1647. Wit at several weapons. A Comedy. [Part of F1. The epilogue at the reviving of this Play.]

1679. [Part of F2.]

The history of the play is very obscure. It is neither in the Cockpit repertory of 1639 nor in that of the King’s in 1641, and the guesses of Fleay, i. 218, that it may be The Devil of Dowgate or Usury Put to Use, licensed by Herbert for the King’s on 17 Oct. 1623, and The Buck is a Thief, played at Court by the same men on 28 Dec. 1623, are unsupported and mutually destructive. The epilogue, clearly written after the death of Fletcher, tells us that ‘’twas well receiv’d before’ and that Fletcher ‘had to do in’ it, and goes on to qualify this by adding—

that if he but writ

An Act, or two, the whole Play rose up wit.

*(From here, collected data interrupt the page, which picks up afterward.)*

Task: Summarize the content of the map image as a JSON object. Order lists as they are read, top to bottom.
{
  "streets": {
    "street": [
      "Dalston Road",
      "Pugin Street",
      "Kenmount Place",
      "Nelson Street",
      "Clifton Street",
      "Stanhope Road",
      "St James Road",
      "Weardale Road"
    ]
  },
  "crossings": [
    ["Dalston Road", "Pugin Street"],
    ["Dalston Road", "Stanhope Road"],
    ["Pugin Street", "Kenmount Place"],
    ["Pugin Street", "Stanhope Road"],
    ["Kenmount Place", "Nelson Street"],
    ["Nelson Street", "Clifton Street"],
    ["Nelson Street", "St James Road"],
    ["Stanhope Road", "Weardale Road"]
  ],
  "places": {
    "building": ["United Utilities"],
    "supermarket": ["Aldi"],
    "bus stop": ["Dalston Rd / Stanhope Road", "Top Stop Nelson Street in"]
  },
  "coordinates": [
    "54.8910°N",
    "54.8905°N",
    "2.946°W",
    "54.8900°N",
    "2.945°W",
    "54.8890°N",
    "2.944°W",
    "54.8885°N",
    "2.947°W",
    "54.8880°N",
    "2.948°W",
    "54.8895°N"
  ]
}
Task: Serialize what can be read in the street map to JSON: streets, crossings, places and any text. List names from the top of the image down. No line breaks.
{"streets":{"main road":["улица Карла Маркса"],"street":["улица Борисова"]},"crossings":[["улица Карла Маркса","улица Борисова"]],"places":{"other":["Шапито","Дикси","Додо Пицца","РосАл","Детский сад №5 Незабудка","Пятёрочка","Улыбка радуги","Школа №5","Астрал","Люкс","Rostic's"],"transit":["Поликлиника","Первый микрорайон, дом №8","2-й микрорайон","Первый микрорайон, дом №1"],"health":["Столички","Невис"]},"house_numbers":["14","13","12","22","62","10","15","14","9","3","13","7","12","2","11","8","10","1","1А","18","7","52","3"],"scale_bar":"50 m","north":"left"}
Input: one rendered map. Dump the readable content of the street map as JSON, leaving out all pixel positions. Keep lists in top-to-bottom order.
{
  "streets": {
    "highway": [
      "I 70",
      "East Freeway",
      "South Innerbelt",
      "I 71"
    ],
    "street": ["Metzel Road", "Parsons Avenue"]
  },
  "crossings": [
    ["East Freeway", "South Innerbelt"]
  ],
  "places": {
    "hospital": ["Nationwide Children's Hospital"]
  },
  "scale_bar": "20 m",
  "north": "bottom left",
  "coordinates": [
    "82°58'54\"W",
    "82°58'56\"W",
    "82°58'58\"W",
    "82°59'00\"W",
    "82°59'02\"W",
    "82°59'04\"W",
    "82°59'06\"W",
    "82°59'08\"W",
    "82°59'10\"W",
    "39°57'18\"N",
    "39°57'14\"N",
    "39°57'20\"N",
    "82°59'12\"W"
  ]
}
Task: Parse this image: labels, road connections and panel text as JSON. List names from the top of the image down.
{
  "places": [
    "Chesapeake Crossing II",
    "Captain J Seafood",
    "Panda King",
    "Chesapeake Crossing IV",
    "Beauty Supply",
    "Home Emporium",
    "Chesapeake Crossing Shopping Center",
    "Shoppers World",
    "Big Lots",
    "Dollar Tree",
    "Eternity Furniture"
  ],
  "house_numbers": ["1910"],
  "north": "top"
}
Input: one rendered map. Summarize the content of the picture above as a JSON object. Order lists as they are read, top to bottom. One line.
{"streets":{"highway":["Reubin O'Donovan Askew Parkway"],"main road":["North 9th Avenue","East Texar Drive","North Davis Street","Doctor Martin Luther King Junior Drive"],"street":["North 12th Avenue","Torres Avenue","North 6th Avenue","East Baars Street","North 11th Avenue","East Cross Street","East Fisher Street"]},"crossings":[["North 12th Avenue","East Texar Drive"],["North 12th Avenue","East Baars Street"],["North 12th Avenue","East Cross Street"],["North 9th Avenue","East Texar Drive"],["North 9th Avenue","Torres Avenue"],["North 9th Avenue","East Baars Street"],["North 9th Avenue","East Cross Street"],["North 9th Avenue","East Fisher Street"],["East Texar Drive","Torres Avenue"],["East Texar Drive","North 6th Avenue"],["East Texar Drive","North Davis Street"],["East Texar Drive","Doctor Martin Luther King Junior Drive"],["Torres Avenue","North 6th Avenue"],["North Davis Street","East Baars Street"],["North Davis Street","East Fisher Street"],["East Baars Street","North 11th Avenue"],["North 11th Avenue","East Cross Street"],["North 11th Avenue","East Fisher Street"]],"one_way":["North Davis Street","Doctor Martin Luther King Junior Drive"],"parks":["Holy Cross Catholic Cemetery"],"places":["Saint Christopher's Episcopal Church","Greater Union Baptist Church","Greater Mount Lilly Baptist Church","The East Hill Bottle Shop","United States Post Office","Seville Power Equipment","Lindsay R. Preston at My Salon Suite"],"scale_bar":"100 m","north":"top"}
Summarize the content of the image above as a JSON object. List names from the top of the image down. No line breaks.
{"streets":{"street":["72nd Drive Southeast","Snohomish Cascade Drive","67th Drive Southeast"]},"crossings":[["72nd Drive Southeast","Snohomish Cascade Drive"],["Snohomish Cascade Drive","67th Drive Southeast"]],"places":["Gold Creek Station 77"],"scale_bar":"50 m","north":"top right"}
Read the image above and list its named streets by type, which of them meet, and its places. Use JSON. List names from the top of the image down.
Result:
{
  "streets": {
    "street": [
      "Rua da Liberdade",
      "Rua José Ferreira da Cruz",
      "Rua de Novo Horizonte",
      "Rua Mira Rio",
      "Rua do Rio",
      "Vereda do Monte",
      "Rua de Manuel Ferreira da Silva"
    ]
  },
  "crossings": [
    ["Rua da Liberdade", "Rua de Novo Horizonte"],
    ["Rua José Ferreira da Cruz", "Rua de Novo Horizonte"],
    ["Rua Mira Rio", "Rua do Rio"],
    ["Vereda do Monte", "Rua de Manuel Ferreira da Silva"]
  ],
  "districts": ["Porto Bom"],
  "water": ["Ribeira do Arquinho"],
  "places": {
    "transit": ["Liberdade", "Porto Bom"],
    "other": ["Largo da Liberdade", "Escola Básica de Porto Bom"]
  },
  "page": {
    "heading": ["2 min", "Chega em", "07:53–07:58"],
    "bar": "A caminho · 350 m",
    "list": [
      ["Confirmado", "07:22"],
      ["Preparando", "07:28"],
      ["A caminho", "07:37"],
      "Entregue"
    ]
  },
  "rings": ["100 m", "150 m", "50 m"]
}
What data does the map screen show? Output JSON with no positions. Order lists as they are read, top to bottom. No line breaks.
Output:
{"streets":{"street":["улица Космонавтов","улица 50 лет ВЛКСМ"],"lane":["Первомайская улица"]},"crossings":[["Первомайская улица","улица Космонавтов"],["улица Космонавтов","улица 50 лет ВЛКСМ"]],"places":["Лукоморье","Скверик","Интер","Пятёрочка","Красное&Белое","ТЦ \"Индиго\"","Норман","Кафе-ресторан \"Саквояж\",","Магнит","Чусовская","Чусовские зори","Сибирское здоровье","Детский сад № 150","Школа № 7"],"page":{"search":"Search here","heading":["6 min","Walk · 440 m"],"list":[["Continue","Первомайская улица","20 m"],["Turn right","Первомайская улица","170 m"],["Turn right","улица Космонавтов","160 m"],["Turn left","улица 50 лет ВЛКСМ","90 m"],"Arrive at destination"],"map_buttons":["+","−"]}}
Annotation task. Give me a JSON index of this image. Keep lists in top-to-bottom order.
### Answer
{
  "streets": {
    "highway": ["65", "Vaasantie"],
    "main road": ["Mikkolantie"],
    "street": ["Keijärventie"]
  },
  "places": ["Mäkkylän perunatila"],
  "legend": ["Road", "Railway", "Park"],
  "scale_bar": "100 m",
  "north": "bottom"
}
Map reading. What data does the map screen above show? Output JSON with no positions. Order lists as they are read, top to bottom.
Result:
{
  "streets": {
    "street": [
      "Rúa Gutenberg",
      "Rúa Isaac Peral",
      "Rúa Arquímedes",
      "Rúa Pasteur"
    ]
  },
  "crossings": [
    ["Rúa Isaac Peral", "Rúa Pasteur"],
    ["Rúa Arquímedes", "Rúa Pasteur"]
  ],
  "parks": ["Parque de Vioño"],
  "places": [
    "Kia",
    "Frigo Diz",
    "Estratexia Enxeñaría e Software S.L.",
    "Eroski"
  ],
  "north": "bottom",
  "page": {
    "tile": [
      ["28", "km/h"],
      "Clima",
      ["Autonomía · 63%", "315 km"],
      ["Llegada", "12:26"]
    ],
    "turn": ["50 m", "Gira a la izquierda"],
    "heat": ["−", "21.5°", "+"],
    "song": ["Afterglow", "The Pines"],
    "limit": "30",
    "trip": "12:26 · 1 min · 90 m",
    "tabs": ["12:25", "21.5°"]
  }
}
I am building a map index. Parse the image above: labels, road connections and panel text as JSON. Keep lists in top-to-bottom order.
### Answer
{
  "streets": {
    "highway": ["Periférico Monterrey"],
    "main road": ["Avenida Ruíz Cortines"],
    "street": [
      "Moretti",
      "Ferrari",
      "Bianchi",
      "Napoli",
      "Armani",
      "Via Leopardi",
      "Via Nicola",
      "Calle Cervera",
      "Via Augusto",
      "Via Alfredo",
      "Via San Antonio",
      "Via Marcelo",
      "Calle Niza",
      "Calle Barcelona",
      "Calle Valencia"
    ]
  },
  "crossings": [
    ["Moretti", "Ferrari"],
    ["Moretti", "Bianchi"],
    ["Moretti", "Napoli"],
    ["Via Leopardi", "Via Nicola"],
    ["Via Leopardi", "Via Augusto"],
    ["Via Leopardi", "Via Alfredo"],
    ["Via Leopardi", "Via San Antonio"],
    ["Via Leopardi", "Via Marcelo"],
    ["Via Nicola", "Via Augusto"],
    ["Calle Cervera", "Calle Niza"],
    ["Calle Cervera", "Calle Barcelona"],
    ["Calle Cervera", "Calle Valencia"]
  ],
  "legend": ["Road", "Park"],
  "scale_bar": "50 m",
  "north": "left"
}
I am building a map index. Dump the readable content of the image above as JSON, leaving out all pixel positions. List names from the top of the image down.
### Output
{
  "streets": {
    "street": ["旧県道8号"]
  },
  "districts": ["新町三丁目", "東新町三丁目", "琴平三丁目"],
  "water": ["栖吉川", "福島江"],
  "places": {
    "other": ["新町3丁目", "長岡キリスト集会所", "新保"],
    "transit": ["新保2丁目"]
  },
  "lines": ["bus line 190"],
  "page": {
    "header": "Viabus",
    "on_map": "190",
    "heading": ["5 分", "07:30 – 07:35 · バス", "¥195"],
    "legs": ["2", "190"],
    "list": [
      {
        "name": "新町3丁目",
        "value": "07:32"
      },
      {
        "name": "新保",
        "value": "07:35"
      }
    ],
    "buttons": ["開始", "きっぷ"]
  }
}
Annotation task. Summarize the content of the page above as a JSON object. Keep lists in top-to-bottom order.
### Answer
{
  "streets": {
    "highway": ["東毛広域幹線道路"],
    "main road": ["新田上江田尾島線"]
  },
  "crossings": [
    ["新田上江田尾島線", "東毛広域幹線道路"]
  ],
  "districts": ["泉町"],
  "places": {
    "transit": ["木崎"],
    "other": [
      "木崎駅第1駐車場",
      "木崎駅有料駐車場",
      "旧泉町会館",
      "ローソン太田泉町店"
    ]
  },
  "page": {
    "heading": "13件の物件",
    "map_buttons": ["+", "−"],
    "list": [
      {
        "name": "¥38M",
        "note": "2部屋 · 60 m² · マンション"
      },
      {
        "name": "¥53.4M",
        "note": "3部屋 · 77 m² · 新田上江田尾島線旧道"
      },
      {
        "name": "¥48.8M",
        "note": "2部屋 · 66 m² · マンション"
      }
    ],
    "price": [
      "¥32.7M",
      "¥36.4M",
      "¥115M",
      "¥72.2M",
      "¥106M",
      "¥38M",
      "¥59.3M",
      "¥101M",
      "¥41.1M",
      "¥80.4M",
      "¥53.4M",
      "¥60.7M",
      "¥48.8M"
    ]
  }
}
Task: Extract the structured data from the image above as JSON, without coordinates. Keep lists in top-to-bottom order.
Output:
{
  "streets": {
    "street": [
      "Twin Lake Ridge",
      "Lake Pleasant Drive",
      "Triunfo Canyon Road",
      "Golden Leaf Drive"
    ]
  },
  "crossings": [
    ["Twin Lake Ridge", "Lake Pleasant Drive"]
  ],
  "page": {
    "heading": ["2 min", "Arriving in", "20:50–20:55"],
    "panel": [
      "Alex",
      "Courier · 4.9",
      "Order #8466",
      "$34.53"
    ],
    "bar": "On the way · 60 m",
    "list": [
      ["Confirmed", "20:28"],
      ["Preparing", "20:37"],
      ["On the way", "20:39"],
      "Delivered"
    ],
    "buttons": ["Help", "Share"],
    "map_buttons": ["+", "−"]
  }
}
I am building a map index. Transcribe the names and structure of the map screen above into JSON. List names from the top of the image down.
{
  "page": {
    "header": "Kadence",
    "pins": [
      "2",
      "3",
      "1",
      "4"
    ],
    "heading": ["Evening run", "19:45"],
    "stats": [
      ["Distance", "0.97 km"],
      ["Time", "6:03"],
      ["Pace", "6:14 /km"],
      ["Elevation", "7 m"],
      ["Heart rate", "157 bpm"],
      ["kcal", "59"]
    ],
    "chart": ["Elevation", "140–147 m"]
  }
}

The critics find varying amounts of Fletcher, with work of other hands, which some of them venture to identify as those of Middleton and Rowley. Oliphant, followed by Thorndike, 87, finds Beaumont, and the latter points to allusions which are not inconsistent with, but certainly do not prove, 1609–10, or even an earlier date. Macaulay, 196, also found Beaumont in 1883, but seems to have retired upon Middleton and Rowley in 1910 (C. H. vi. 138).

The Faithful Friends (?)

[MS.] Dyce MS. 10, formerly in the Heber collection.

S. R. 1660, June 29. ‘The Faithfull Friend a Comedy, by Francis Beamont & John Fletcher’. H. Moseley (Eyre, ii. 271).